Added: 11/29/2007 |
A neurosurgeon must never think that he or she is “playing cranium.” Such a surgeon must use great skill, while probing a patient’s brain. If working on a device that is connected to the patient’s brain, the surgeon must concentrate on the aseptic nature of the procedure. Should that device become infected, the infectious agent might travel up into the patient’s brain.
Now that hole in the cranium is not supposed to permit the escape of some sort of Parkinson’s-causing, evil agent. It allows for passage into the brain of a special probe. That probe stills the tremors that are associated with Parkinson’s disease.
A patient really has no reason to fear the procedures called for in that new type of Parkinson’s treatment. Doctors have been drilling into the cranium of specific patients for at least forty years. Before that procedure became part of a treatment, it was used in a rather infrequent test.
In the summer of 1969, doctors drilled a hole into the cranium of one young woman. Although she had just been the salutatorian of her graduating class, the doctors were not hoping for a better look at her brain cells. The doctors were conducting a special test.
The young woman was supposed to get a ventricular shunt. Such a shunt contains a long tube, a tube that drains excess fluid from the brain cavity. The neurosurgeon needed to examine the information that would come from the “hole-drilling test.” That information would tell the neurosurgeon where to place the young patient’s ventricular shunt.
After the test and the expected surgery had been completed, that young woman had a fairly swift recovery.
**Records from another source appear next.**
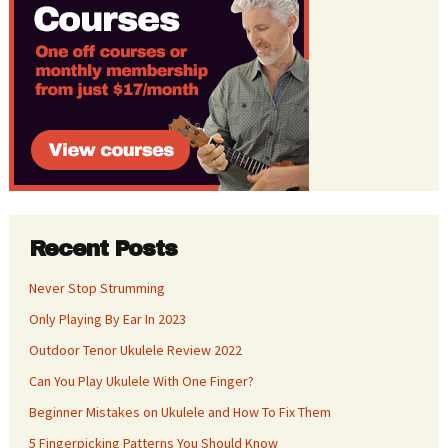
Recent Posts
Never Stop Strumming
Only Playing By Ear In 2023
Outdoor Tenor Ukulele Review 2022
Can You Play Ukulele With One Finger?
Beginner Mistakes on Ukulele and How To Fix Them
5 Fingerpicking Patterns You Should Know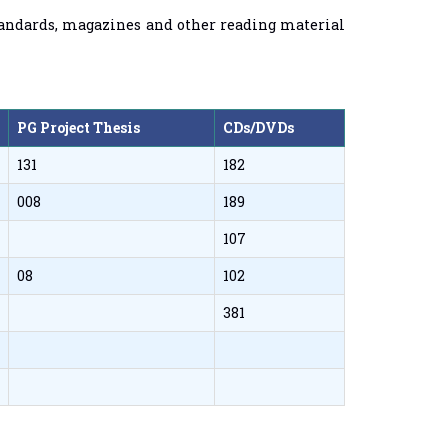
 standards, magazines and other reading material
PG Project Thesis
CDs/DVDs
131
182
008
189
107
08
102
381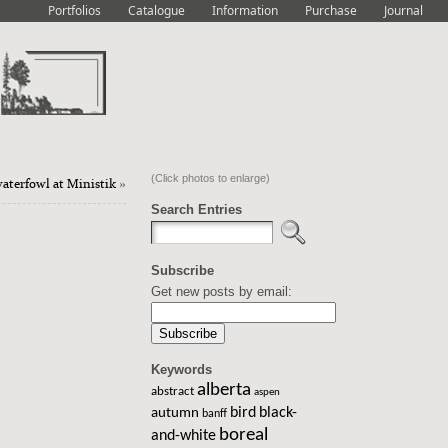
Portfolios
Catalogue
Information
Purchase
Journal
(Click photos to enlarge)
waterfowl at Ministik
»
Search Entries
Subscribe
Get new posts by email:
Keywords
alberta
abstract
aspen
bird
black-
autumn
banff
boreal
and-white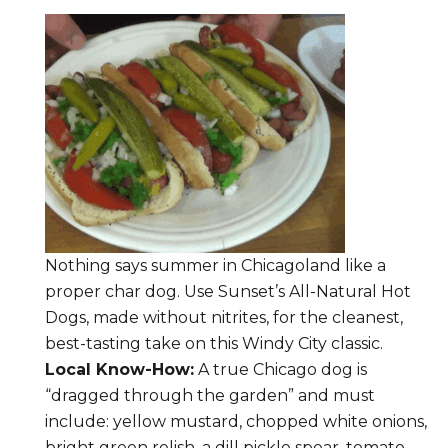
Nothing says summer in Chicagoland like a
proper char dog. Use Sunset’s All-Natural Hot
Dogs, made without nitrites, for the cleanest,
best-tasting take on this Windy City classic.
Local Know-How:
A true Chicago dog is
“dragged through the garden” and must
include: yellow mustard, chopped white onions,
bright green relish, a dill pickle spear, tomato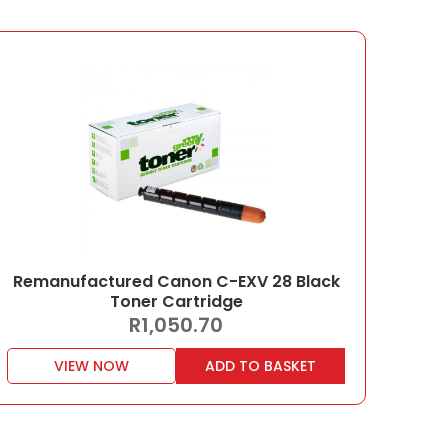
Remanufactured Canon C-EXV 28 Black
Toner Cartridge
R
1,050.70
VIEW NOW
ADD TO BASKET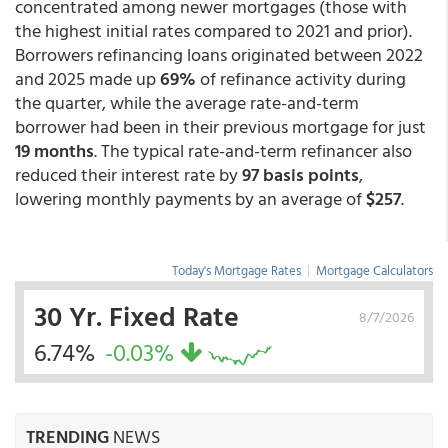
concentrated among newer mortgages (those with
the highest initial rates compared to 2021 and prior).
Borrowers refinancing loans originated between 2022
and 2025 made up
69%
of refinance activity during
the quarter, while the average rate-and-term
borrower had been in their previous mortgage for just
19 months
. The typical rate-and-term refinancer also
reduced their interest rate by
97 basis points
,
lowering monthly payments by an average of
$257
.
Today's Mortgage Rates
|
Mortgage Calculators
30 Yr. Fixed Rate
8/7/2026
6.74%
-0.03%
TRENDING
NEWS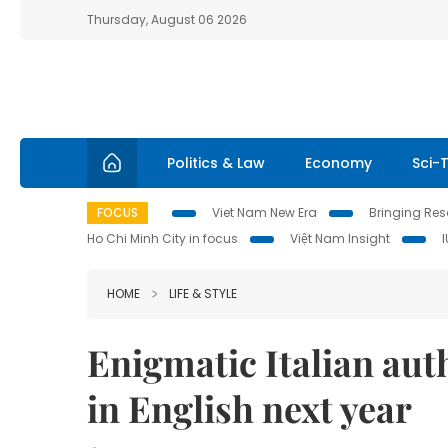
Thursday, August 06 2026
Politics & Law
Economy
Sci-
FOCUS
Viet Nam New Era
Bringing Reso
Ho Chi Minh City in focus
Việt Nam Insight
HOME
LIFE & STYLE
Enigmatic Italian aut
in English next year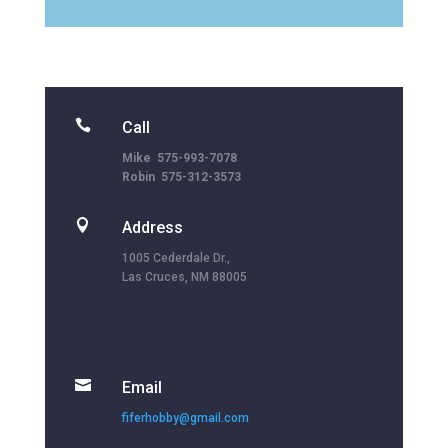

Call
Mike 575-993-7078
Robin 575-312-3573

Address
1005 Cederdale Dr.,
Las Cruces, NM 88005

Email
fiferhobby@gmail.com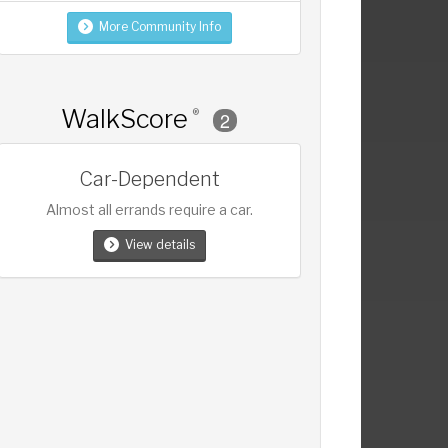
More Community Info
WalkScore
®
2
Car-Dependent
Almost all errands require a car.
View details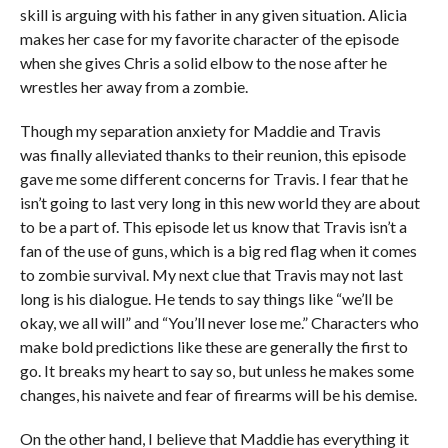
skill is arguing with his father in any given situation. Alicia
makes her case for my favorite character of the episode
when she gives Chris a solid elbow to the nose after he
wrestles her away from a zombie.
Though my separation anxiety for Maddie and Travis
was finally alleviated thanks to their reunion, this episode
gave me some different concerns for Travis. I fear that he
isn’t going to last very long in this new world they are about
to be a part of. This episode let us know that Travis isn’t a
fan of the use of guns, which is a big red flag when it comes
to zombie survival. My next clue that Travis may not last
long is his dialogue. He tends to say things like “we’ll be
okay, we all will” and “You’ll never lose me.” Characters who
make bold predictions like these are generally the first to
go. It breaks my heart to say so, but unless he makes some
changes, his naivete and fear of firearms will be his demise.
On the other hand, I believe that Maddie has everything it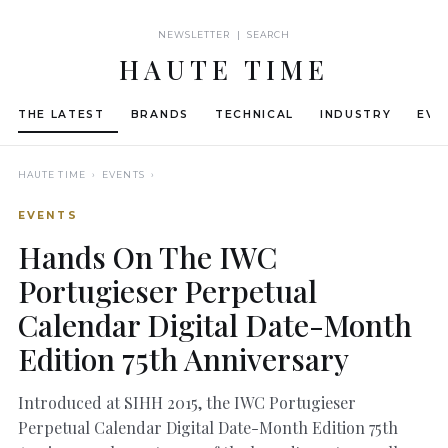
NEWSLETTER | SEARCH
HAUTE TIME
THE LATEST
BRANDS
TECHNICAL
INDUSTRY
EVE
HAUTE TIME
› EVENTS ›
EVENTS
Hands On The IWC
Portugieser Perpetual
Calendar Digital Date-Month
Edition 75th Anniversary
Introduced at SIHH 2015, the IWC Portugieser
Perpetual Calendar Digital Date-Month Edition 75th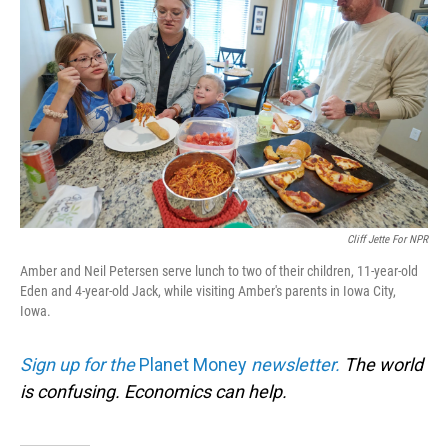
Cliff Jette For NPR
Amber and Neil Petersen serve lunch to two of their children, 11-year-old
Eden and 4-year-old Jack, while visiting Amber's parents in Iowa City,
Iowa.
Sign up for the
Planet Money
newsletter.
The world
is confusing. Economics can help.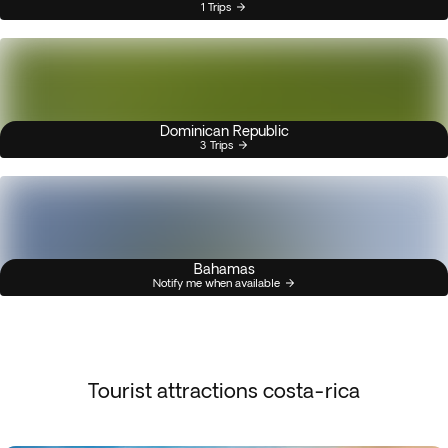
1 Trips
Dominican Republic
3 Trips
Bahamas
Notify me when available
Tourist attractions costa-rica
Plagued for a while with a recurring headache, she finally resumed her planned schedule. She completed her preparations for her first year at college.
During her freshman year at an undergraduate institution, she learned much more than what had been presented in the classroom. She also learned more than just what she read in her textbooks. In addition to her academic learning, she gained much useful knowledge, and she developed new skills. She found unexpected ways to use her free time.
She learned how to knit. She also had a chance to make use of her very basic bridge skills. She did not, however, play the game “Cranium.” That game had not yet been invented.
Thirty five years after graduating from college, that woman has still not played “Cranium.” She is not sure that she wants to play such a game. In the past 35 years, she has had to undergo neurosurgery a total of eight different times.
During the summer of 1969, she received no hint that her future would include so very many operations. During that summer, she tried to joke about that pre-surgical test, the one that had required the drilling of a hole in her skull. After undergoing that same test, and while recovering from the follow-up surgery, the young woman had tried to add a touch of humor to her situation.
She had remembered the old phrase used for someone who was a rather slow-thinking person. Such a person was said to have a “hole in the head.” The young woman would jokingly tell others that she really did have a hole in her head.